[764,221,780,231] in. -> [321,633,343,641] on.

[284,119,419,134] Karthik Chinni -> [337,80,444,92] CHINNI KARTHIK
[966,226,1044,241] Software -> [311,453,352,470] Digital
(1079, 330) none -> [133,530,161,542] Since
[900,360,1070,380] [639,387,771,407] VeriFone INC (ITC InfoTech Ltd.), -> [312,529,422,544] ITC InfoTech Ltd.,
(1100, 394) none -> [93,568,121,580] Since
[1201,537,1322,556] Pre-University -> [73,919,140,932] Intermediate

*WORK REQUEST*: Please output the entries above, every line exactly as it reads.

*EXERCISE SOLUTION*:
[764,221,780,231] in. -> [321,633,343,641] on.

[284,119,419,134] Karthik Chinni -> [337,80,444,92] CHINNI KARTHIK
[966,226,1044,241] Software -> [311,453,352,470] Digital
(1079, 330) none -> [133,530,161,542] Since
[900,360,1070,380] [639,387,771,407] VeriFone INC (ITC InfoTech Ltd.), -> [312,529,422,544] ITC InfoTech Ltd.,
(1100, 394) none -> [93,568,121,580] Since
[1201,537,1322,556] Pre-University -> [73,919,140,932] Intermediate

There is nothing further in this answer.